In the early 19th century, the primary mode of transportation to much of the interior of what is now Ontario was by boat, along our lakes and rivers.
When the colonial government provided free land grants to settlers — primarily British immigrants and Loyalists arriving after the American Revolution — they wanted to ensure users of the waterways would have free access to the shores.
As a result, almost all land grants fronting onto navigable lakes and rivers after about 1850 reserved a 66-foot allowance for a public shore. Ownership of those shore road allowances was eventually transferred to local municipalities.
In today’s very hot cottage real estate market, shore road allowances have become very important to owners of waterfront properties. Some municipalities are willing to sell them to cottagers at a range of price points. And some are not for sale.
So it is important for buyers of Ontario lakefront properties to determine, first, whether ownership of the land extends to the water’s edge, and second, whether any cottage, dock or boathouse is sitting on public land. This makes it essential for cottage buyers to have a land survey.
This was a lesson one cottage owner learned the hard way back in 1989.
Mary Holmes bought a cottage on the shore of Lake Huron from Barry Walker for $170,000. It was built in the mid-1930s on a lot with a 50-foot lake frontage and a depth of 140 feet.
Four years later, Holmes arranged for a survey of the land. It was only then she learned that as much as 99 per cent of the cottage had been constructed on the municipal shore road allowance — which she did not own. The cottage had been built by Walker’s father, and there was no indication Walker knew he never owned the land beneath the building.
The local township refused to sell the shore road to her, but offered to lease it for $25 a year. Because of the age and structure of the building, it was not practical to move it back on the lot away from the shore.
Eventually, Holmes applied to the court for an order rescinding the purchase which had taken place four years earlier. She based her case entirely on an old common-law principle involving an erroneous assumption where both a buyer and seller made a mistake about some fundamental quality of the land being sold.

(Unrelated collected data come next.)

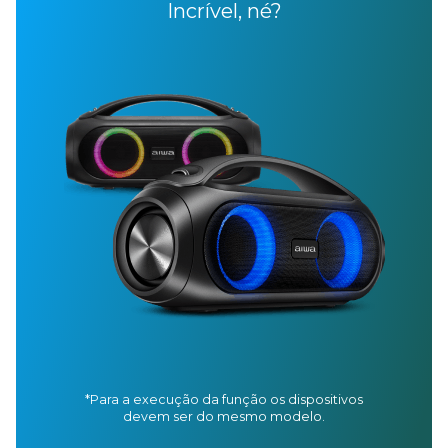
Incrível, né?
*Para a execução da função os dispositivos
devem ser do mesmo modelo.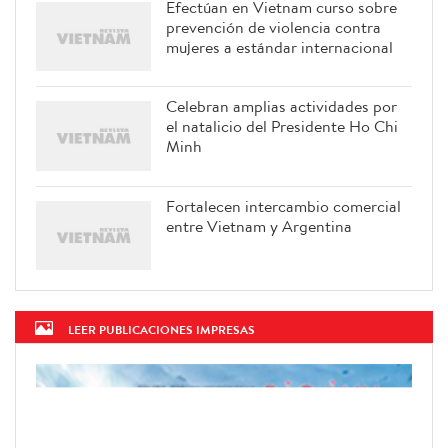
Efectúan en Vietnam curso sobre
prevención de violencia contra
mujeres a estándar internacional
Celebran amplias actividades por
el natalicio del Presidente Ho Chi
Minh
Fortalecen intercambio comercial
entre Vietnam y Argentina
LEER PUBLICACIONES IMPRESAS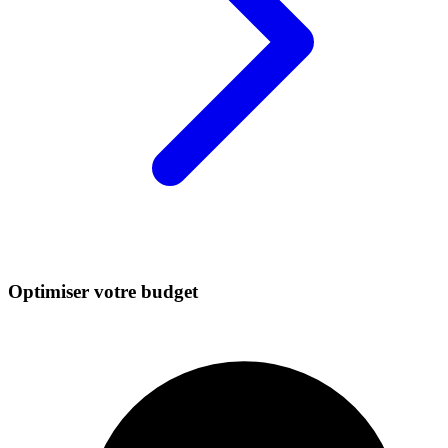
Optimiser votre budget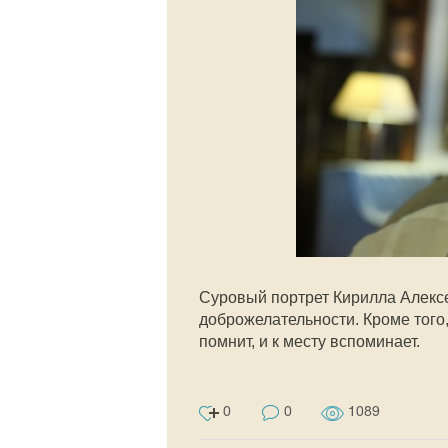
Суровый портрет Кирилла Алекс
доброжелательности. Кроме того,
помнит, и к месту вспоминает.
0
0
1089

The courts have defined this principle as an error so essential that it goes to the real identity and character of the subject matter of the contract.

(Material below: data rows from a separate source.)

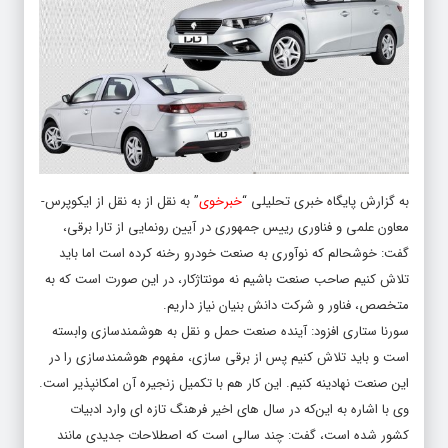
به گزارش پایگاه خبری تحلیلی “
خبرخوی
” به نقل از به نقل از ایکوپرس-
معاون علمی و فناوری رییس جمهوری در آیین رونمایی از تارا برقی،
گفت: خوشحالم که نوآوری به صنعت
خودرو
رخنه کرده است اما باید
تلاش کنیم صاحب صنعت باشیم نه مونتاژکار، در این صورت است که به
متخصص، فناور و شرکت دانش بنیان نیاز داریم.
سورنا ستاری افزود: آینده صنعت حمل و نقل به هوشمندسازی وابسته
است و باید تلاش کنیم پس از برقی سازی، مفهوم هوشمندسازی را در
این صنعت نهادینه کنیم. این کار هم با تکمیل زنجیره آن امکانپذیر است.
وی با اشاره به این‌که در سال های اخیر فرهنگ تازه ای وارد ادبیات
کشور شده است، گفت: چند سالی است که اصطلاحات جدیدی مانند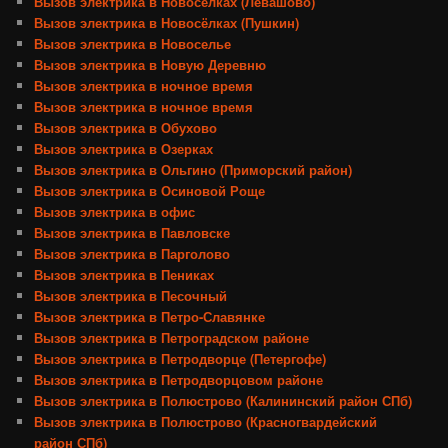
Вызов электрика в Новосёлках (Левашово)
Вызов электрика в Новосёлках (Пушкин)
Вызов электрика в Новоселье
Вызов электрика в Новую Деревню
Вызов электрика в ночное время
Вызов электрика в ночное время
Вызов электрика в Обухово
Вызов электрика в Озерках
Вызов электрика в Ольгино (Приморский район)
Вызов электрика в Осиновой Роще
Вызов электрика в офис
Вызов электрика в Павловске
Вызов электрика в Парголово
Вызов электрика в Пениках
Вызов электрика в Песочный
Вызов электрика в Петро-Славянке
Вызов электрика в Петроградском районе
Вызов электрика в Петродворце (Петергофе)
Вызов электрика в Петродворцовом районе
Вызов электрика в Полюстрово (Калининский район СПб)
Вызов электрика в Полюстрово (Красногвардейский
район СПб)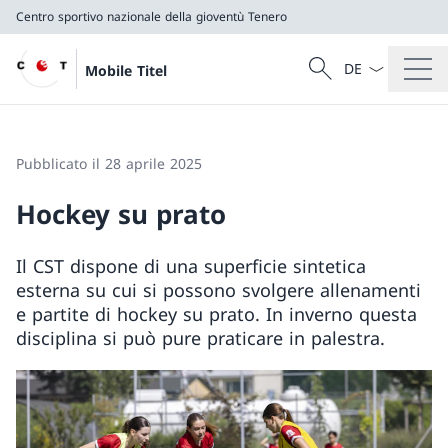
Centro sportivo nazionale della gioventù Tenero
Dal menu a tendi
Cercare
Mobile Titel
Ricerca
Centro sportivo nazionale della gioventù Tenero
Pubblicato il 28 aprile 2025
Hockey su prato
Il CST dispone di una superficie sintetica
esterna su cui si possono svolgere allenamenti
e partite di hockey su prato. In inverno questa
disciplina si può pure praticare in palestra.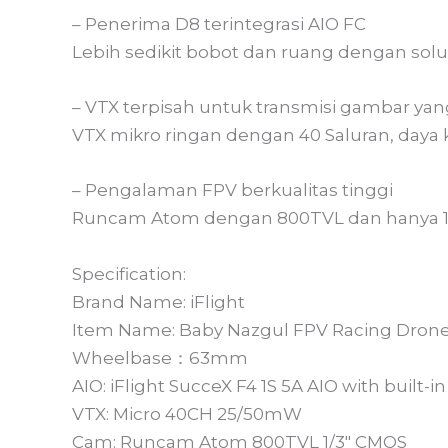
– Penerima D8 terintegrasi AIO FC
Lebih sedikit bobot dan ruang dengan solu
– VTX terpisah untuk transmisi gambar yang
VTX mikro ringan dengan 40 Saluran, day
– Pengalaman FPV berkualitas tinggi
Runcam Atom dengan 800TVL dan hanya 1
Specification:
Brand Name: iFlight
Item Name: Baby Nazgul FPV Racing Dron
Wheelbase：63mm
AIO: iFlight SucceX F4 1S 5A AIO with built-
VTX: Micro 40CH 25/50mW
Cam: Runcam Atom 800TVL 1/3″ CMOS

Holmes thought she was buying, and Walker thought he was selling, land with a cottage. In fact, the transaction involved a lot without a building even though both parties acted in good faith.

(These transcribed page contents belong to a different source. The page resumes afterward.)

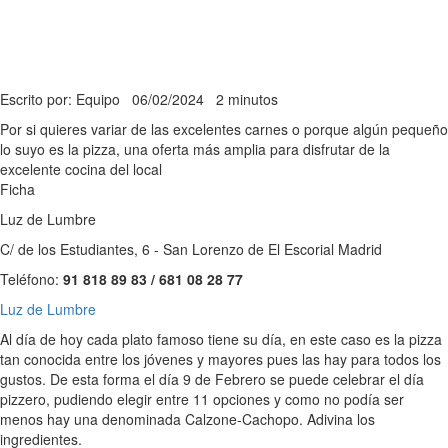
Escrito por: Equipo
06/02/2024
2 minutos
Por si quieres variar de las excelentes carnes o porque algún pequeño
lo suyo es la pizza, una oferta más amplia para disfrutar de la
excelente cocina del local
Ficha
Luz de Lumbre
C/ de los Estudiantes, 6 - San Lorenzo de El Escorial Madrid
Teléfono:
91 818 89 83 / 681 08 28 77
Luz de Lumbre
Al día de hoy cada plato famoso tiene su día, en este caso es la pizza
tan conocida entre los jóvenes y mayores pues las hay para todos los
gustos. De esta forma el día 9 de Febrero se puede celebrar el día
pizzero, pudiendo elegir entre 11 opciones y como no podía ser
menos hay una denominada Calzone-Cachopo. Adivina los
ingredientes.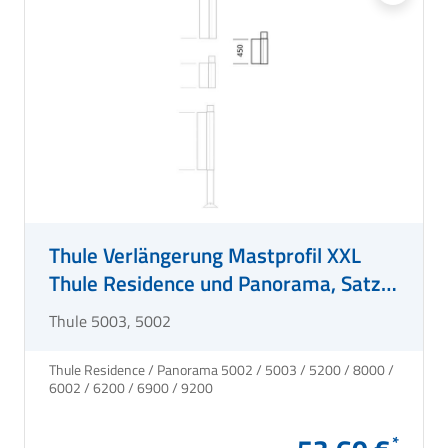
Thule Verlängerung Mastprofil XXL
Thule Residence und Panorama, Satz
links und rechts
Thule 5003, 5002
Thule Residence / Panorama 5002 / 5003 / 5200 / 8000 /
6002 / 6200 / 6900 / 9200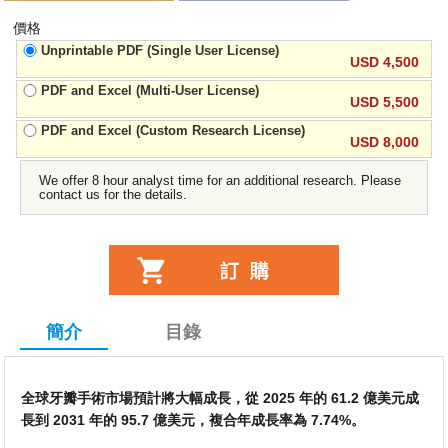
價格
Unprintable PDF (Single User License)
USD 4,500
PDF and Excel (Multi-User License)
USD 5,500
PDF and Excel (Custom Research License)
USD 8,000
We offer 8 hour analyst time for an additional research. Please
contact us for the details.
簡介
目錄
全球牙瓣手術市場預計將大幅成長，從 2025 年的 61.2 億美元成
長到 2031 年的 95.7 億美元，複合年成長率為 7.74%。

In October, 1997, after hearing arguments, Judge Archie Campbell ruled that rescinding the agreement was not automatic and he denied Holmes her remedy. He found that she “caused the problem by failing to get a survey before closing when it was such an obvious, easy and prudent thing to do.”
The Court of Appeal later agreed.
It’s an important lesson for purchasers, especially of cottage properties: always get an up-to-date land survey.